Pachyphytum compactum is endemic just to highland central Mexico, in parts of the states of Guanahuato, Querétaro and Hidalgo.

==Habitat==

In its native habitat, Pachyphytum compactum grows on rocky outcrops, in xeric scrubland, and tropical deciduous forests, at elevations of 1900–2250 meters (~6200–7400 feet). It flowers from February to July.

==In gardening==

With is very limited natural distribution, Pachyphytum compactum is seldom encountered in the wild. However, known as Little Jewel, it's widely used in rock gardens, xeriscaping and as a potted houseplant. It's favored for its drought resistance, its unusual and attractive foliage, and its tendency to produce offsets that over time form a dense, succulent mat. One merchant praises the leaves' angular edges on their upper surfaces, its "facets", saying that the leaves are sculpted, almost "chiseled stone" or "cut gemstone" in appearance. Sometimes the species is referred to as "Mini Moon Stones."

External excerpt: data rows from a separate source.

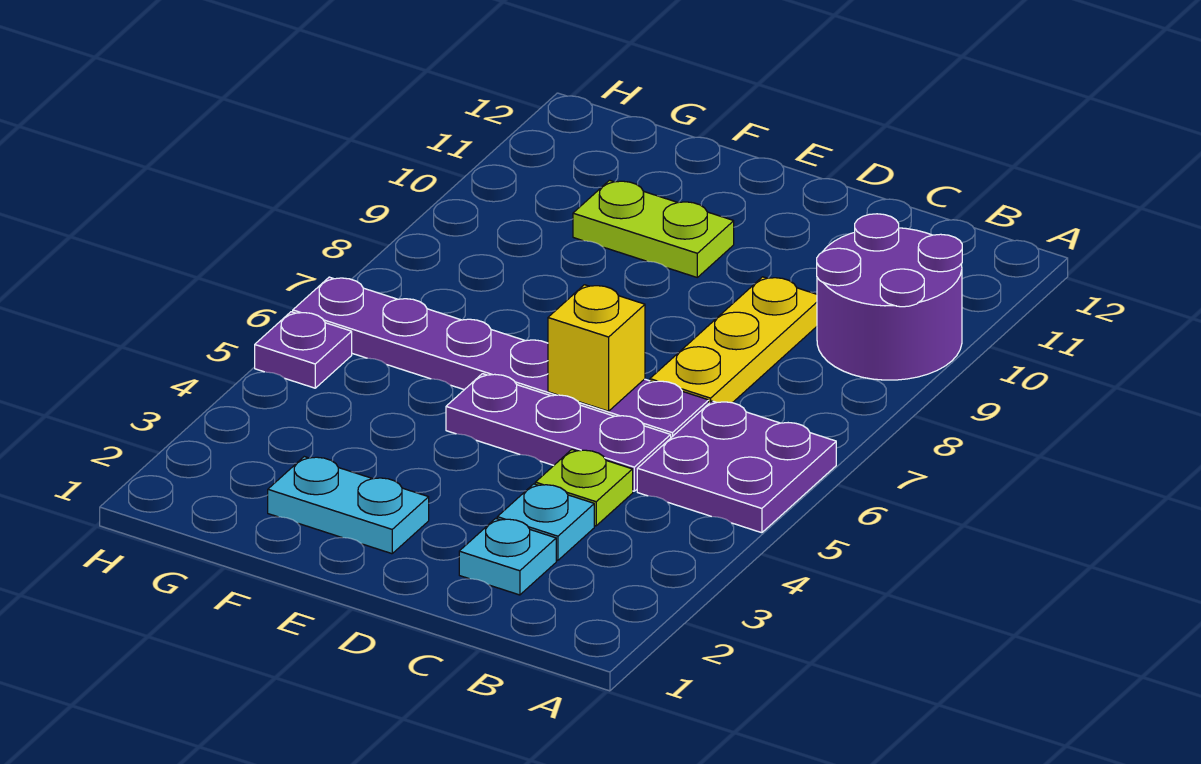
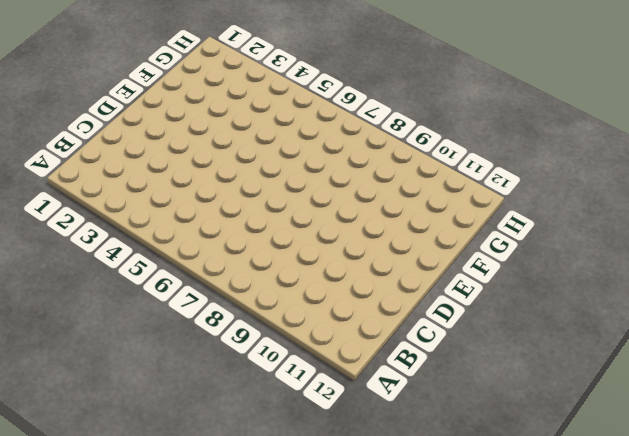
none -> purple 2x2 plate [637,401,836,533]
none -> purple 2x2 round brick [817,214,962,380]
none -> cyan 1x1 plate [459,518,556,595]

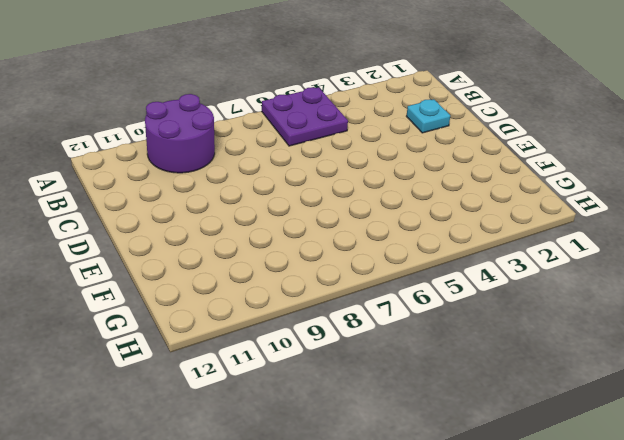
none -> cyan 1x1 plate [497,484,594,560]
none -> lime 1x1 plate [535,450,633,526]
none -> purple 1x3 plate [446,374,671,491]

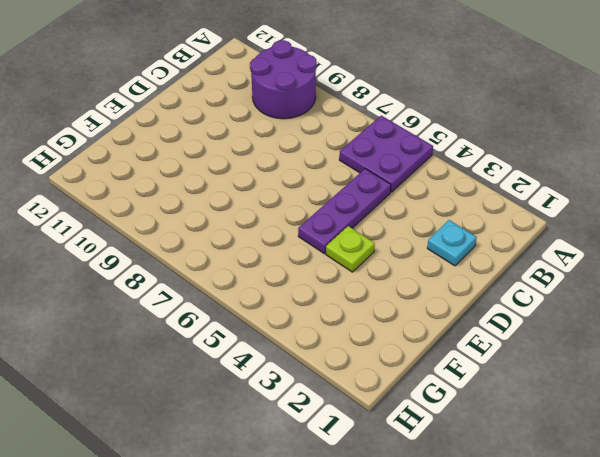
lime 1x1 plate [326,226,375,272] -> lime 1x1 plate moved to [535,450,633,526]
none -> cyan 1x1 plate [497,484,594,560]
none -> purple 1x6 plate [293,277,709,437]
none -> yellow 1x3 plate [650,277,817,403]

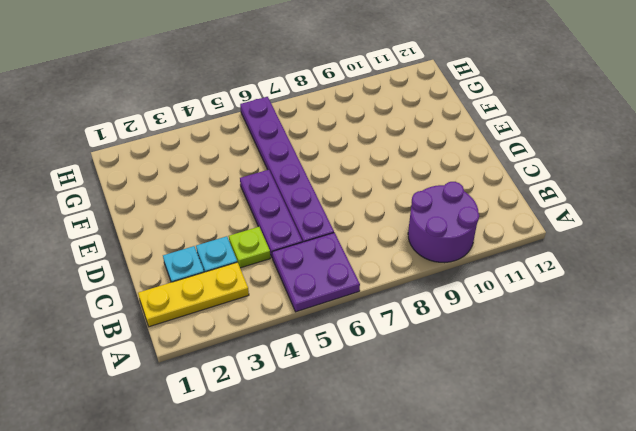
yellow 1x3 plate [138,262,249,327] -> yellow 1x3 plate moved to [650,277,817,403]
none -> cyan 1x2 plate [268,457,429,554]
none -> lime 1x2 plate [573,180,734,277]
none -> purple 1x1 plate [255,312,352,388]

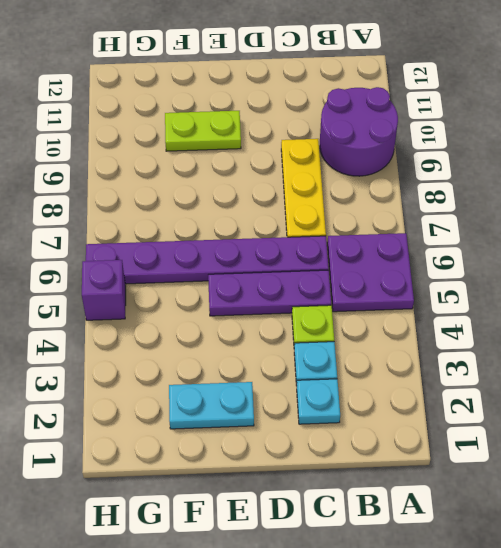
purple 1x1 brick [82,260,126,320] -> purple 1x1 plate [255,312,352,388]
none -> yellow 1x1 brick [548,285,645,411]

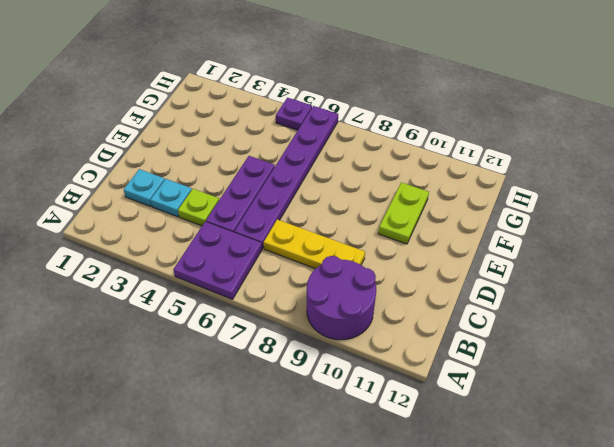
none -> cyan 1x2 plate [268,457,429,554]
none -> yellow 1x1 brick [548,285,645,411]

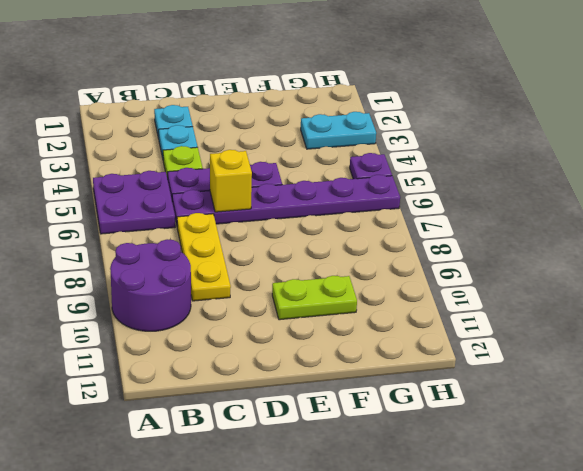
cyan 1x2 plate [301,112,376,149] -> cyan 1x2 plate moved to [268,457,429,554]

The species doesn't like cold temperatures. While it tolerates intense sunlight and high heat, it suffers when temperatures drop below 7 °C (45 °F), and temperatures below -6.7 °C (20 °F) kill the plant.

==Taxonomy==

The type specimen was collected by C. A. Purpus at Ixmiquilpan,
Hidalgo, Mexico, in March 1910. The type is on file at the United States National Herbarium as #574499.

A natural hybrid between Pachyphytum compactum and P. viride has been reported on El Mexicano mountain, in the municipality of Colón, in Querétaro state. This location is the only known place where the two parent species have overlapping distributions. This isn't surprising, since it's been reported that Pachyphytum along with the genera of Echeveria, Graptopetalum, Lenophyllum and Villadia all are part of a giant comparium. A comparium is a group of organisms capable interbreeding whether or not fertile hybrids result.

==Etymology==

In the genus name Pachyphytum, the Pachy- derives from the Ancient Greek pachys (παχυς), meaning "thick, fat". The -phytum is Greek for phyton (φυτον), for "plant, tree". Pachyphytum species are "fat plants" because of their thick, succulent leaves.

The species name compactum is New Latin based on the Latin compactus meaning "concentrated". In its rosette form, Pachyphytum compactum is concentrated in one place, but if its stems branch, it can become gangling.